Task statement:
Please reproduce the listing in its entirety, exactly as shown.

Material to process:
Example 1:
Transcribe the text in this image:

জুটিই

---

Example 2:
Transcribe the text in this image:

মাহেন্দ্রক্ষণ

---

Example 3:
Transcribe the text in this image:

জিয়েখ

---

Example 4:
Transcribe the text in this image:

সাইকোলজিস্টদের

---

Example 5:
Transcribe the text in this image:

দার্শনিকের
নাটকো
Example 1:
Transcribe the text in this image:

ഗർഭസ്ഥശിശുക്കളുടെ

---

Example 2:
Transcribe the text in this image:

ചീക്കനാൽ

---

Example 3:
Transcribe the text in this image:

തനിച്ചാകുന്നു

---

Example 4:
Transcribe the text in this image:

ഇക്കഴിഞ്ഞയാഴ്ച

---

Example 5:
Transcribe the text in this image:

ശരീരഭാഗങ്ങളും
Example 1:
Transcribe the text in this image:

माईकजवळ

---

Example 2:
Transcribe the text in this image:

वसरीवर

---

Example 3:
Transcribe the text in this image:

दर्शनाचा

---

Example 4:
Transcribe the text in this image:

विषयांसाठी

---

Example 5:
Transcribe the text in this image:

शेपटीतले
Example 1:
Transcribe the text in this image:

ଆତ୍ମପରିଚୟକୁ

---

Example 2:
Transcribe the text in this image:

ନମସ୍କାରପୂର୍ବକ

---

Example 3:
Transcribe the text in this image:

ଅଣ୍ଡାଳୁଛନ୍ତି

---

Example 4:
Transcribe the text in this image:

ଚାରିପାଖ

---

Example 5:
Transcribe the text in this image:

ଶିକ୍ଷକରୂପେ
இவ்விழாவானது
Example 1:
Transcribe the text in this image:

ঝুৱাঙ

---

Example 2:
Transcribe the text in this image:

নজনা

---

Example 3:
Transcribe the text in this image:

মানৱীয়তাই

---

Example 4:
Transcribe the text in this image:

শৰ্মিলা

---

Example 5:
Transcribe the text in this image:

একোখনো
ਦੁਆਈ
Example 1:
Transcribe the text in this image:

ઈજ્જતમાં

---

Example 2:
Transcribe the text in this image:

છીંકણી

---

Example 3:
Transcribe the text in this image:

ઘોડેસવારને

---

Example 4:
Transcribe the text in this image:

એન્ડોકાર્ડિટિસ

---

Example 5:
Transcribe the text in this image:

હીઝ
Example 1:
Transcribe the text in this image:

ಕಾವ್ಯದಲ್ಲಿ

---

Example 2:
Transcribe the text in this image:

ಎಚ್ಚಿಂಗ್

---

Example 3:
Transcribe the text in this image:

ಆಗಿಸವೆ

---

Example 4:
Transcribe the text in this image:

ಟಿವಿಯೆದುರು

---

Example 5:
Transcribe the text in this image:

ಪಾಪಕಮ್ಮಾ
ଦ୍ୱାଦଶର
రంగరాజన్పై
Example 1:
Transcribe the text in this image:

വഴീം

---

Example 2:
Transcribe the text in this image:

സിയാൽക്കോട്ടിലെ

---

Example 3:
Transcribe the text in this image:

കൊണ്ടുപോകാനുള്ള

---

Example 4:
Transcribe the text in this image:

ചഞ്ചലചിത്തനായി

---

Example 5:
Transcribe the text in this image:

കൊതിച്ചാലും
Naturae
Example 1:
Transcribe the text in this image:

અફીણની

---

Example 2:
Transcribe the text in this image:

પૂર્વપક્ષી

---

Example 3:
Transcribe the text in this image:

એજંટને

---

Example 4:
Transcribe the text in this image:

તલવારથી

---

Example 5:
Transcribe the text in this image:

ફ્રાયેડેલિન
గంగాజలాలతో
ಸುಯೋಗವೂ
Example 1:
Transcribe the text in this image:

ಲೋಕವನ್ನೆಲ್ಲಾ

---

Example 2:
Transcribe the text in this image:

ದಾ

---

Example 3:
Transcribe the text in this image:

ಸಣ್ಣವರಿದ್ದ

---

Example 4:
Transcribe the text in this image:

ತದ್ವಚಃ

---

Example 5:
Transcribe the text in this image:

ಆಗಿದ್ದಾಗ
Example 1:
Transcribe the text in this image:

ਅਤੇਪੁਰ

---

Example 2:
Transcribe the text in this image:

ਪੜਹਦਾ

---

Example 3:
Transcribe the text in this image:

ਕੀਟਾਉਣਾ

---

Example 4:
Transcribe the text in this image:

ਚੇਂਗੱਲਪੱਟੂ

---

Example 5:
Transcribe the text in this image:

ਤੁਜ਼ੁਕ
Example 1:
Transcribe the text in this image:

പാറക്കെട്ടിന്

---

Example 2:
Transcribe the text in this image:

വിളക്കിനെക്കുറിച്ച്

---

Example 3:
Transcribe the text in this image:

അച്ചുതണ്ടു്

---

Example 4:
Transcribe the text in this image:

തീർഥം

Solved exercise:
Example 1:
Transcribe the text in this image:

জুটিই

---

Example 2:
Transcribe the text in this image:

মাহেন্দ্রক্ষণ

---

Example 3:
Transcribe the text in this image:

জিয়েখ

---

Example 4:
Transcribe the text in this image:

সাইকোলজিস্টদের

---

Example 5:
Transcribe the text in this image:

দার্শনিকের
নাটকো
Example 1:
Transcribe the text in this image:

ഗർഭസ്ഥശിശുക്കളുടെ

---

Example 2:
Transcribe the text in this image:

ചീക്കനാൽ

---

Example 3:
Transcribe the text in this image:

തനിച്ചാകുന്നു

---

Example 4:
Transcribe the text in this image:

ഇക്കഴിഞ്ഞയാഴ്ച

---

Example 5:
Transcribe the text in this image:

ശരീരഭാഗങ്ങളും
Example 1:
Transcribe the text in this image:

माईकजवळ

---

Example 2:
Transcribe the text in this image:

वसरीवर

---

Example 3:
Transcribe the text in this image:

दर्शनाचा

---

Example 4:
Transcribe the text in this image:

विषयांसाठी

---

Example 5:
Transcribe the text in this image:

शेपटीतले
Example 1:
Transcribe the text in this image:

ଆତ୍ମପରିଚୟକୁ

---

Example 2:
Transcribe the text in this image:

ନମସ୍କାରପୂର୍ବକ

---

Example 3:
Transcribe the text in this image:

ଅଣ୍ଡାଳୁଛନ୍ତି

---

Example 4:
Transcribe the text in this image:

ଚାରିପାଖ

---

Example 5:
Transcribe the text in this image:

ଶିକ୍ଷକରୂପେ
இவ்விழாவானது
Example 1:
Transcribe the text in this image:

ঝুৱাঙ

---

Example 2:
Transcribe the text in this image:

নজনা

---

Example 3:
Transcribe the text in this image:

মানৱীয়তাই

---

Example 4:
Transcribe the text in this image:

শৰ্মিলা

---

Example 5:
Transcribe the text in this image:

একোখনো
ਦੁਆਈ
Example 1:
Transcribe the text in this image:

ઈજ્જતમાં

---

Example 2:
Transcribe the text in this image:

છીંકણી

---

Example 3:
Transcribe the text in this image:

ઘોડેસવારને

---

Example 4:
Transcribe the text in this image:

એન્ડોકાર્ડિટિસ

---

Example 5:
Transcribe the text in this image:

હીઝ
Example 1:
Transcribe the text in this image:

ಕಾವ್ಯದಲ್ಲಿ

---

Example 2:
Transcribe the text in this image:

ಎಚ್ಚಿಂಗ್

---

Example 3:
Transcribe the text in this image:

ಆಗಿಸವೆ

---

Example 4:
Transcribe the text in this image:

ಟಿವಿಯೆದುರು

---

Example 5:
Transcribe the text in this image:

ಪಾಪಕಮ್ಮಾ
ଦ୍ୱାଦଶର
రంగరాజన్పై
Example 1:
Transcribe the text in this image:

വഴീം

---

Example 2:
Transcribe the text in this image:

സിയാൽക്കോട്ടിലെ

---

Example 3:
Transcribe the text in this image:

കൊണ്ടുപോകാനുള്ള

---

Example 4:
Transcribe the text in this image:

ചഞ്ചലചിത്തനായി

---

Example 5:
Transcribe the text in this image:

കൊതിച്ചാലും
Naturae
Example 1:
Transcribe the text in this image:

અફીણની

---

Example 2:
Transcribe the text in this image:

પૂર્વપક્ષી

---

Example 3:
Transcribe the text in this image:

એજંટને

---

Example 4:
Transcribe the text in this image:

તલવારથી

---

Example 5:
Transcribe the text in this image:

ફ્રાયેડેલિન
గంగాజలాలతో
ಸುಯೋಗವೂ
Example 1:
Transcribe the text in this image:

ಲೋಕವನ್ನೆಲ್ಲಾ

---

Example 2:
Transcribe the text in this image:

ದಾ

---

Example 3:
Transcribe the text in this image:

ಸಣ್ಣವರಿದ್ದ

---

Example 4:
Transcribe the text in this image:

ತದ್ವಚಃ

---

Example 5:
Transcribe the text in this image:

ಆಗಿದ್ದಾಗ
Example 1:
Transcribe the text in this image:

ਅਤੇਪੁਰ

---

Example 2:
Transcribe the text in this image:

ਪੜਹਦਾ

---

Example 3:
Transcribe the text in this image:

ਕੀਟਾਉਣਾ

---

Example 4:
Transcribe the text in this image:

ਚੇਂਗੱਲਪੱਟੂ

---

Example 5:
Transcribe the text in this image:

ਤੁਜ਼ੁਕ
Example 1:
Transcribe the text in this image:

പാറക്കെട്ടിന്

---

Example 2:
Transcribe the text in this image:

വിളക്കിനെക്കുറിച്ച്

---

Example 3:
Transcribe the text in this image:

അച്ചുതണ്ടു്

---

Example 4:
Transcribe the text in this image:

തീർഥം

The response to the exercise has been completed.